A majority of complaints received in the life insurance category by the insurance ombudsman pertain to mis-selling of insurance policies via several intermediaries. However, in the non-life insurance segment, a majority of complaints pertain to rejection of health insurance claims on pre-existing ailment grounds.

As per the recent ECOI (Executive Council of Insurers) annual report, mis-selling comes from forging of the signature of the proposer on application forms or even through the sale of long-term insurance plans although proposers do not have capabilities of maintaining these policies beyond the initial payment for the same. ECOI works as the facilitator for the Insurance Ombudsman institution in the country.

IRDAI has made it compulsory for insurance companies to always follow up with customers via verification calls. However, the report has stated that brokers and agents among other intermediaries have been teaching customers to accept all the terms and conditions whenever they get any verification calls. As per the ECOI secretary general M M L Verma, throughout the country, complaint numbers are almost similarly divided amongst non-life insurance and life insurance. Post the amendment made to the rules earlier, the insurance ombudsman can pass regulations against intermediaries and insurance companies. Orders can be issued against banks although the insurer will hold responsibility since the agents/brokers are their representatives.

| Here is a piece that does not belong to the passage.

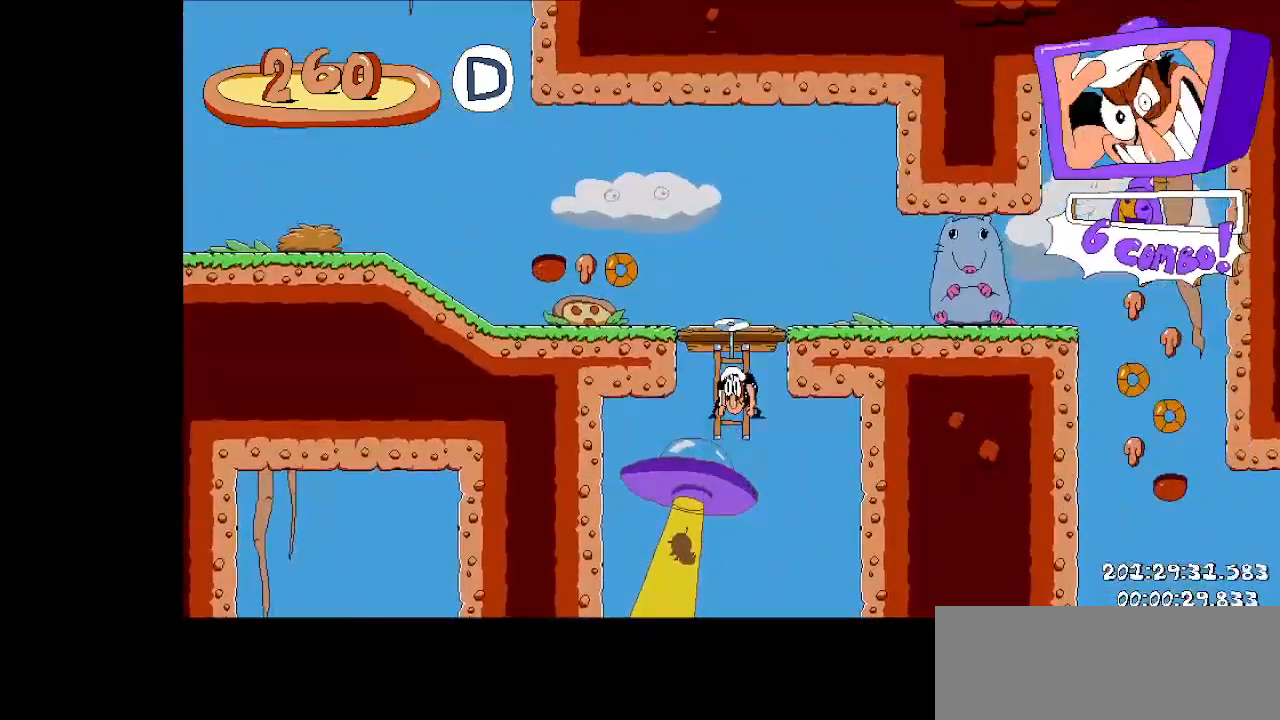
{"keys": ["left", "run"], "events": [[42, "dash", "down"], [146, "jump", "up"], [188, "dash", "up"], [229, "dash", "down"], [229, "down", "down"], [333, "dash", "up"], [417, "down", "up"]]}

The ombudsman office is the best platform for tackling all complaints made by customers since there are no fees involved and no lawyers needed for redressal. Customers can easily register insurance complaints through emails. The awards for mis-selling of insurance policies are basically restricted to premium refunds since penalties cannot be imposed by the ombudsman. Another restriction pertains to the maximum award that can be issued by an ombudsman which is Rs. 30 lakh. However, it has already been recommended that since the ombudsman’s office takes up individual complaints, the limit should not be there since several people take health or term insurance coverage of Rs. 1 crore.

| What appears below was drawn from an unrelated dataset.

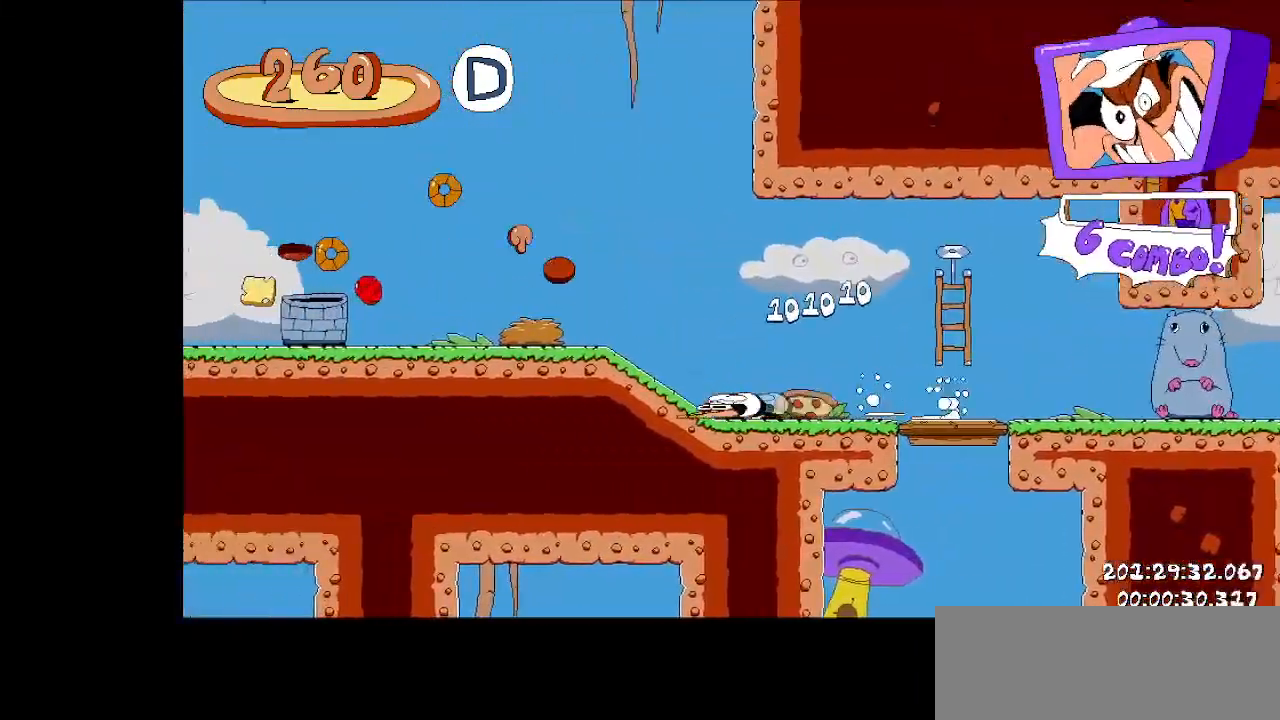
{"keys": ["dash", "right"], "events": [[438, "dash", "down"], [438, "right", "down"], [479, "left", "up"], [479, "run", "up"]]}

In addition to pre-existing ailments, another common reason for health insurance complaints involves rejection of claims on grounds of the expenditure not coming under the reasonable and customary charges as specified. This term is highly subjective and varies from one part of India to another. In several cases, claims for costly lenses are rejected by insurance companies during cataract operations. The report has stated that insurance companies should clearly disseminate the inadmissibility of the expenses pertaining to multi-focal lenses in case of regular cataract operations in the terms and conditions of health insurance policies in case this is not covered.